As described above, according to the present invention,
It is possible to realize an overwritable magneto-optical recording medium which has a higher C / N ratio than the conventional one and can obtain the C / N ratio to the extent obtained by the first-generation magneto-optical disk.

[Brief description of drawings]

FIG. 1 is a diagram showing a structure of a magneto-optical disk according to a first embodiment of the present invention.

FIG. 2 is a diagram showing a T _b concentration distribution in a film thickness direction of a memory layer of the magneto-optical disc of FIG.

FIG. 3 is a diagram showing a relationship between a T _b concentration X of T _bx (F _e90 C _o10 ) _{100-x and} a _car rotation angle θ _k .

FIG. 4 T _b sputter power and T _{b Fe} C _{o formed.}
It is a figure which shows the relationship with the _Tb density _| concentration of a layer.

5 is a view showing a sputtering apparatus used for manufacturing the magneto-optical disk shown in FIG.

FIG. 6 is a diagram showing a mode in which T _b sputtering power is applied when forming a memory layer.

FIG. 7 is a diagram showing a structure of a magneto-optical disk according to a second embodiment of the present invention.

8 is a diagram showing the T _b concentration distribution in the film thickness direction of the memory layer of the magneto-optical disk of FIG.

FIG. 9 is a diagram showing the structure of a magneto-optical disk according to a third embodiment of the present invention.

10 is a diagram showing a T _b concentration distribution in the film thickness direction of the memory layer of the magneto-optical disk of FIG.

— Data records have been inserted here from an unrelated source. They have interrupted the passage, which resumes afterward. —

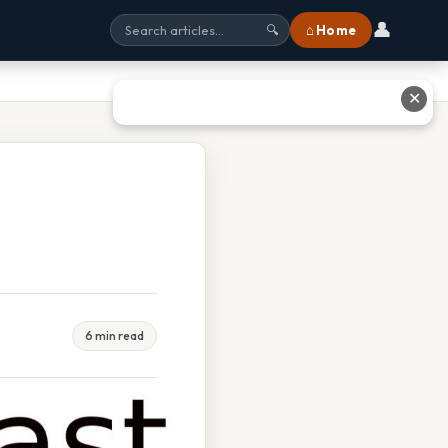
👤
⌂ Home
🔍
✕
6 min read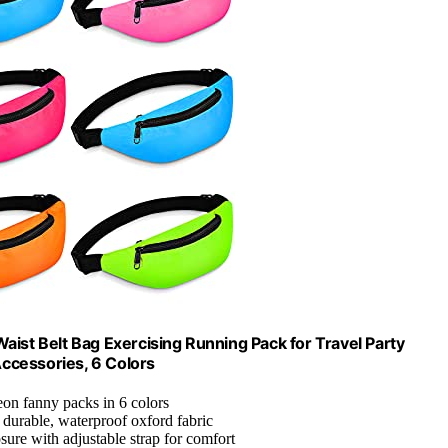
aist Belt Bag Exercising Running Pack for Travel Party
Accessories, 6 Colors
eon fanny packs in 6 colors
 durable, waterproof oxford fabric
osure with adjustable strap for comfort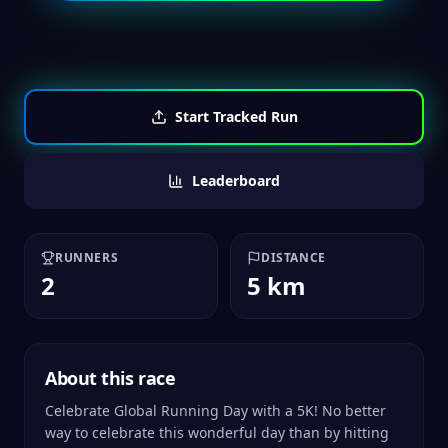
Start Tracked Run
Leaderboard
RUNNERS
DISTANCE
2
5 km
About this race
Celebrate Global Running Day with a 5K! No better
way to celebrate this wonderful day than by hitting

FIG. 11 is a diagram showing the structure of a magneto-optical disk according to a fourth embodiment of the present invention.

12 is a diagram showing the T _b concentration distribution in the film thickness direction of the memory layer of the magneto-optical disk of FIG.

FIG. 13 is a diagram showing a structure of an example of a conventional magneto-optical disk.

14 is a diagram showing a T _b concentration distribution in the film thickness direction of the memory layer of the magneto-optical disk of FIG.

FIG. 15 is a diagram illustrating the basis for setting the T _b concentration of the memory layer of the magneto-optical disk of FIG. 13 to 19.5 at%.

[Explanation of symbols]

 11 Substrate 12 Underlayer Protection Layer 14 Recording Layer 15 Upper Ground Protection Layer 20, 40, 50, 60 Magneto-Optical Disk 21, 41, 51, 61 Memory Layer

Claims (2)

[Claims] 1. A magneto-optical recording medium having, on a substrate, a memory layer to which information written in a recording layer is transferred and a recording layer to which information is written, wherein the memory layer has a composition in the thickness direction of the layer. The concentration of a predetermined component is changed, the substrate side has a composition with a maximum curve rotation angle, and the recording layer side has a composition with the best exchange coupling force with the recording layer. A magneto-optical recording medium having a structure. 2. The memory layer according to claim 1, wherein the substrate side has T
_A magneto-optical recording medium having a composition of _b19 (F _e90 C _o10 ) ₈₁ and having a composition of T _b22 (F _e90 C _o10 ) ₇₈ on the recording layer side.